Quantopian Partner Data - How is it Collected, Processed, and Surfaced?

Recently, there were some questions asked about the steps that Quantopian takes between receiving data from a partner data source and surfacing it to research/algorithms.

I thought it would be best to answer those questions by giving a walkthrough of the way we collect, clean, and surface fundamental and partner datasets.

Base Tables

At some regular interval, each of our partner vendors upload files with their data to an FTP. On another regular interval (hourly for most datasets), we download the file(s) from the FTP. At this point, we do some processing on the data to fit it to a particular format, and write it to a database in what we call a 'base table'.

When the data is written, it includes an asof_date provided by the vendor as well as a timestamp set by Quantopian. The timestamp is set to the time at which the data is written to our database. In Pipeline, the timestamp is when the data is made available, while the asof_date tells us the date to which the data corresponds. We refer to this as 'point-in-time', which is the same as how we perform split and dividend adjustments on pricing data.

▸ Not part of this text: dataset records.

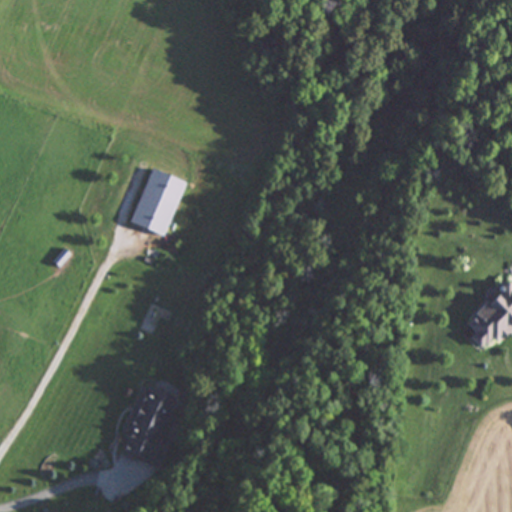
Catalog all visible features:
building: (155, 203)
building: (156, 203)
building: (489, 318)
building: (490, 318)
building: (149, 429)
building: (150, 429)
road: (55, 490)
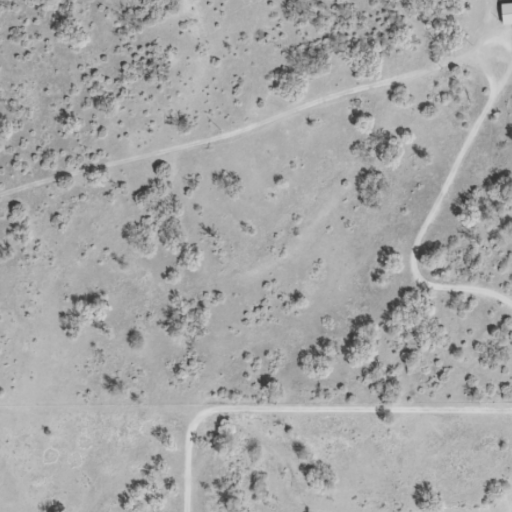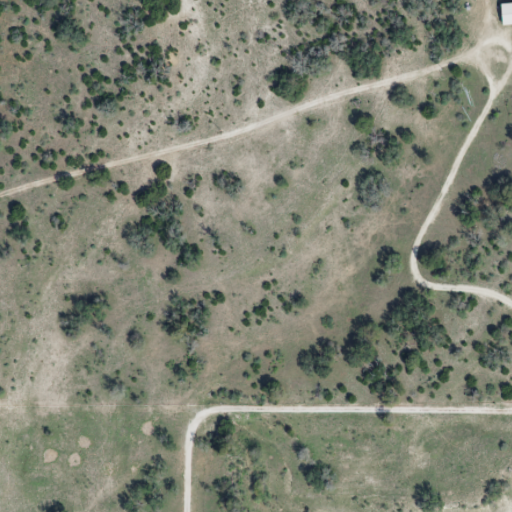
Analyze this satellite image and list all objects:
building: (506, 13)
road: (306, 411)
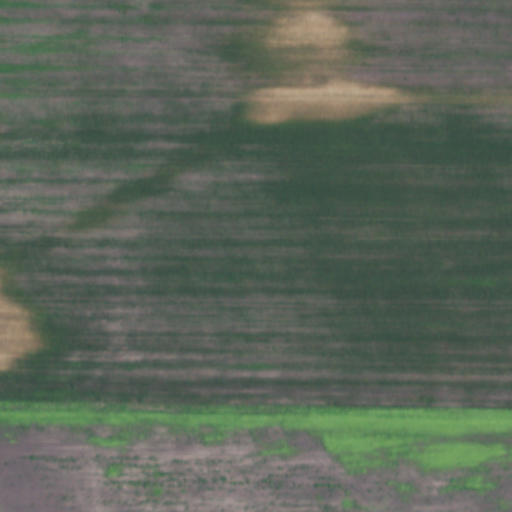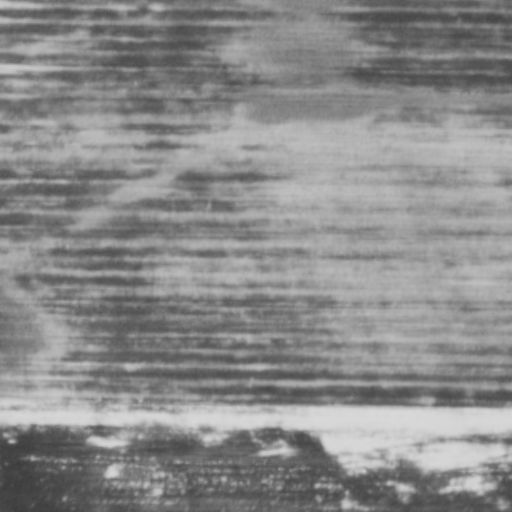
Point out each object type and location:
crop: (256, 256)
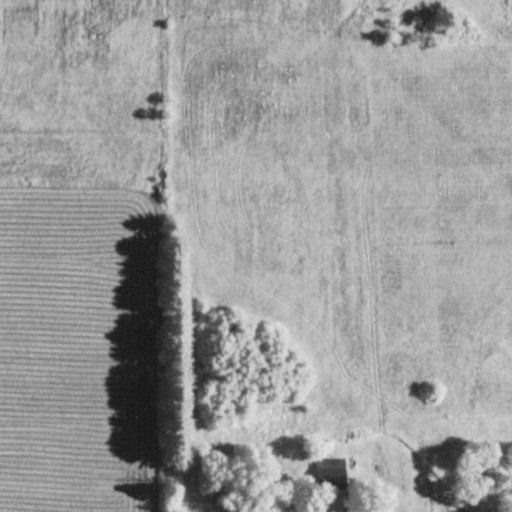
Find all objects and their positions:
building: (327, 474)
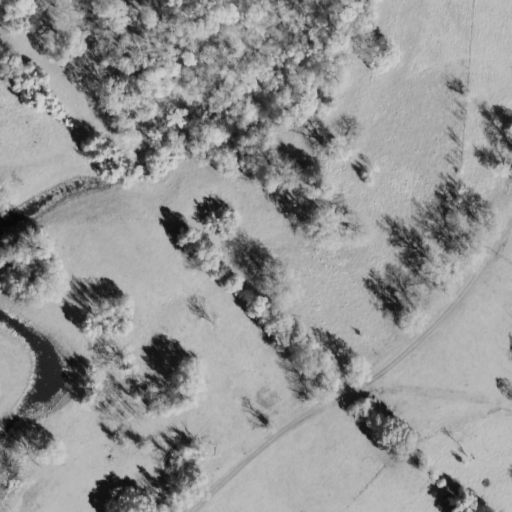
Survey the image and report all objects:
road: (364, 376)
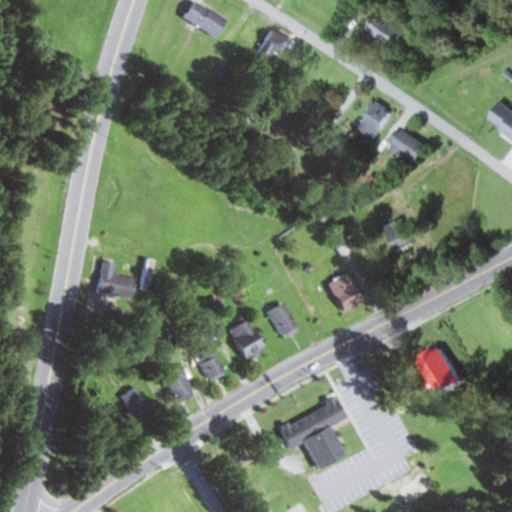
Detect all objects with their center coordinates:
building: (206, 17)
building: (251, 27)
building: (388, 29)
building: (273, 43)
building: (308, 61)
road: (385, 86)
building: (504, 116)
building: (379, 118)
building: (413, 146)
building: (401, 234)
road: (71, 254)
building: (116, 281)
building: (346, 291)
building: (284, 319)
building: (249, 339)
building: (210, 363)
building: (442, 367)
road: (283, 371)
building: (178, 384)
building: (138, 402)
building: (317, 433)
road: (198, 475)
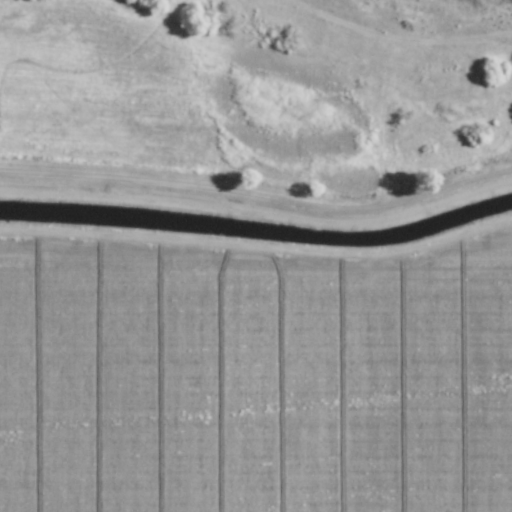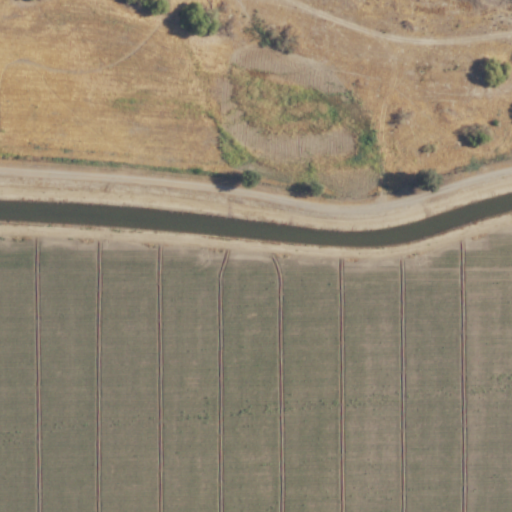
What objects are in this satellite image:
crop: (255, 375)
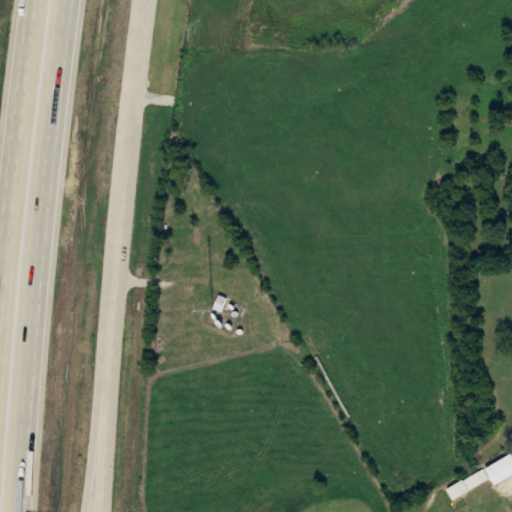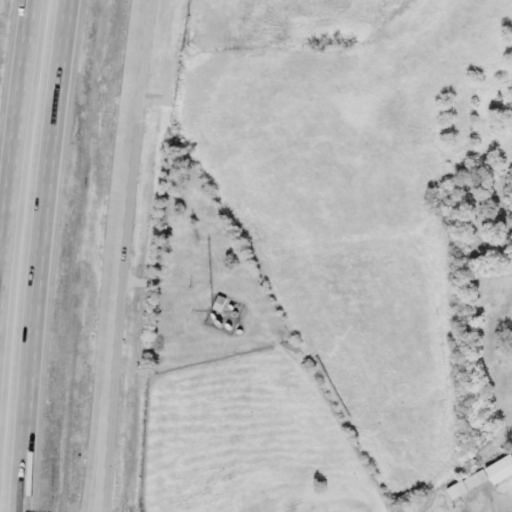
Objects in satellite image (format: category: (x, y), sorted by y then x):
road: (15, 180)
crop: (340, 230)
road: (39, 255)
road: (119, 255)
road: (98, 398)
crop: (237, 435)
building: (490, 473)
crop: (320, 503)
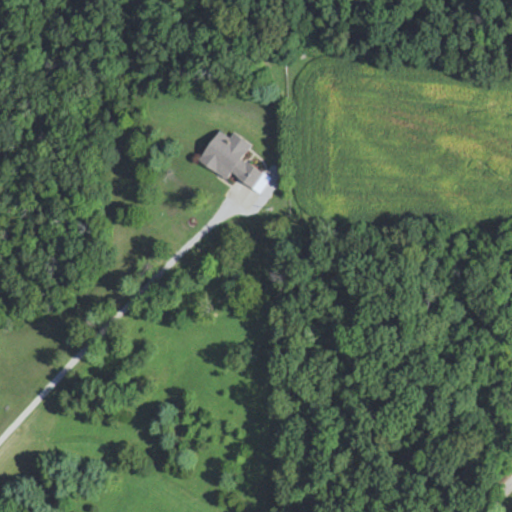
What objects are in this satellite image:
building: (231, 157)
road: (118, 313)
road: (488, 492)
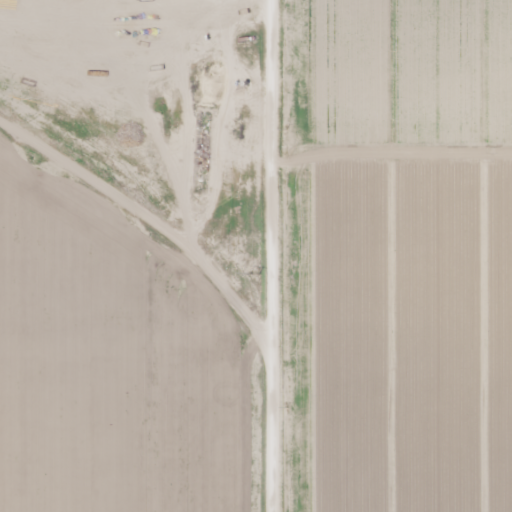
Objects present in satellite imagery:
road: (276, 255)
power tower: (257, 273)
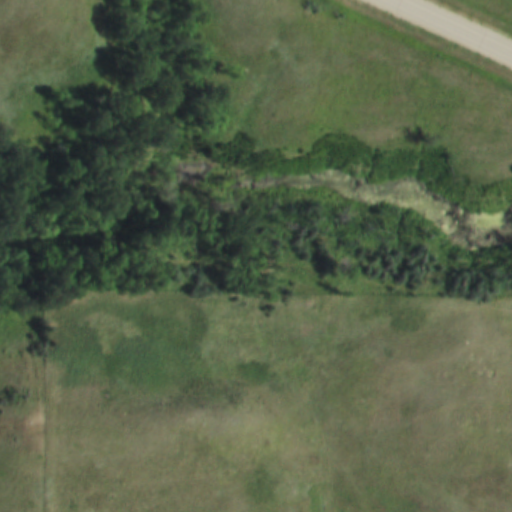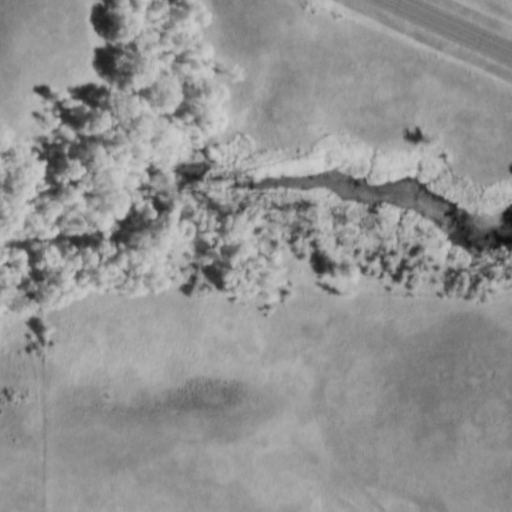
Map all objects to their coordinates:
road: (453, 27)
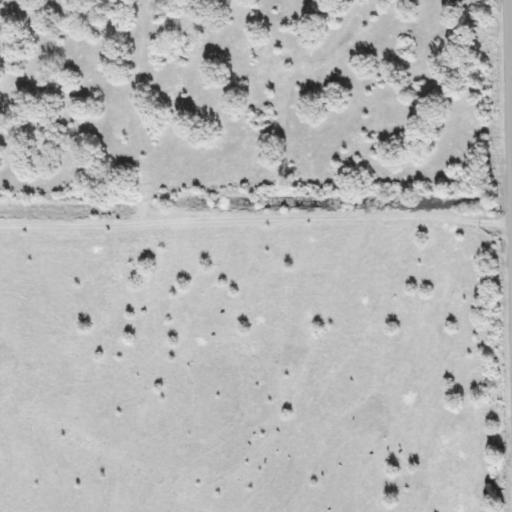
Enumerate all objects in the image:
road: (256, 220)
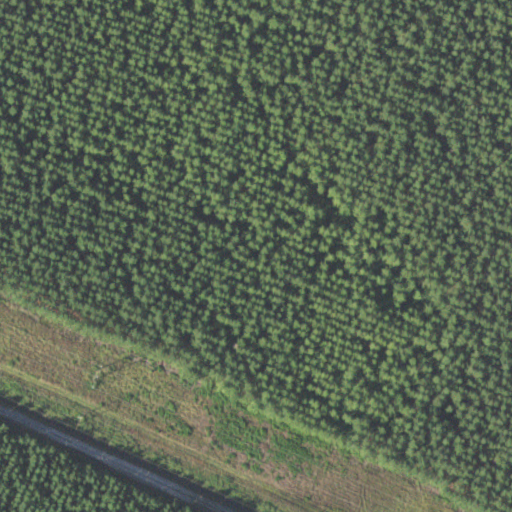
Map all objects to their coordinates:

For example, if an earnings announcement is reported on 03/15/2016 and we learn about it 04/01/2016, the asof_date would be 03/15/2016, and the timestamp would be 04/01/2016. This means that the event that was reported on March 15th was learned about on April 1st.

The exception to this rule is that for each new dataset, we start out by doing a historical load. In this case, we set the timestamp to the asof_date + some degree of lag that we deem reasonable. Frequently, we have already have loaders reading from the FTP before we do the official historical load, so we can derive the lag from empirical data.

Deltas

In the event that we download a file with new data for a particular record** that already exists in the base table, we write the new data to a separate table that we call a 'deltas' table. For example, let's say one of our sentiment data providers uploaded a file that looks like this:

symbol, asof_date, sentiment_score
AAPL, 01/05/2015, 0.5


And then the next day they gave us a file that looks like this:

symbol, asof_date, sentiment_score
AAPL, 01/05/2015, 0.6
AAPL, 01/06/2015, -0.2


The base table in the database would look like this:

symbol, asof_date, sentiment_score
AAPL, 01/05/2015, 0.5
AAPL, 01/06/2015, -0.2


and the deltas table would look like this:

symbol, asof_date, sentiment_score
AAPL, 01/05/2015, 0.6


** A record is usually distinguished by a (security, asof_date) pair.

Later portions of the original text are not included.